The setting in Leon’s new book is still Venice, just as in the author’s well-loved Commissario Guido Brunetti detective stories. In this standalone novel, a musicologist, Caterina Pellegrini, who has specialized in Baroque Opera, jumps at the chance of leaving dreary Manchaster behind to return to her native Venice. She is offered a temporary job that involves scouring through two ancient trunks of papers that supposedly belonged to a seventeenth century Italian Baroque composer, diplomat and bishop Steffani. Two of his rather greedy descendants are making a stake for the inheritance and hope to claim “The Jewels of Paradise” hidden by the composer. The actual jewels themselves, retrieved in the end, come as a bit of a surprise. The plot unfolds slowly and gets a bit lost in a book is full of historical detail, musical research, the details of Steffani’s life and the reality and challenges of present day Venice. Readers who pick up Leon’s new offering might miss the detective Guido Brunetti and his wife’s cooking and the other familiar characters that people the author’s previous series. Reviewed by KB
Disappointing, tedious. Give us another Brunetti!
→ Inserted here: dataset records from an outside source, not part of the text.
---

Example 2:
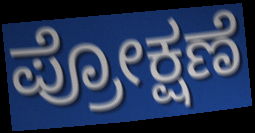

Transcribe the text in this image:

ಪ್ರೋಕ್ಷಣೆ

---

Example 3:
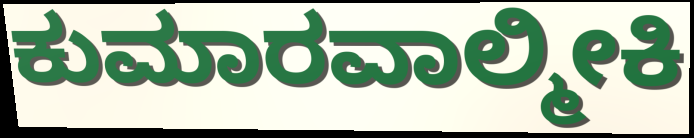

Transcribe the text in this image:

ಕುಮಾರವಾಲ್ಮೀಕಿ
This is probably an old Twilight Zone plot. It would have been a good short story if you like predictable endings.
I'm usually afraid when the author dumps her beloved -- to us -- character to do something different, but in this case the book is just as good. Most everything you love is still here: a mixture of art, taxes, family, fraud, music, murder, old ladies, coffee, etc.
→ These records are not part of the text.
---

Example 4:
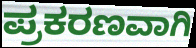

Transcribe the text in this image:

ಪ್ರಕರಣವಾಗಿ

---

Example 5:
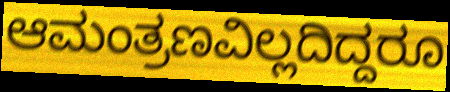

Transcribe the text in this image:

ಆಮಂತ್ರಣವಿಲ್ಲದಿದ್ದರೂ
What a "come down" for this author. There is very little purpose or intrigue. This could have been a story about how a master's degree research student was doing a thesis. No excitement. Even the end was a disappointment. I continued to read, hoping that something unexpected was going to happen. I hope Donna Leon goes back to the original books, which I loved.
I agree with the previous two comments. This was a very slow book with too much attention to the details of research and very little in the way of plot. The "bad guys" seemed almost peripheral to the story, and the ending was quite flat. Even the lead character did not have the panache of her previous character of Guido Brunetti.
To avoid - too much details, no story. Last 10 pages recap the 244 pages of the book. Did not expect this from Donna Leon.
This is not one of her best. I think it becomes bogged down in the detail, the characters don't emerge as interesting and the ending feels contrived.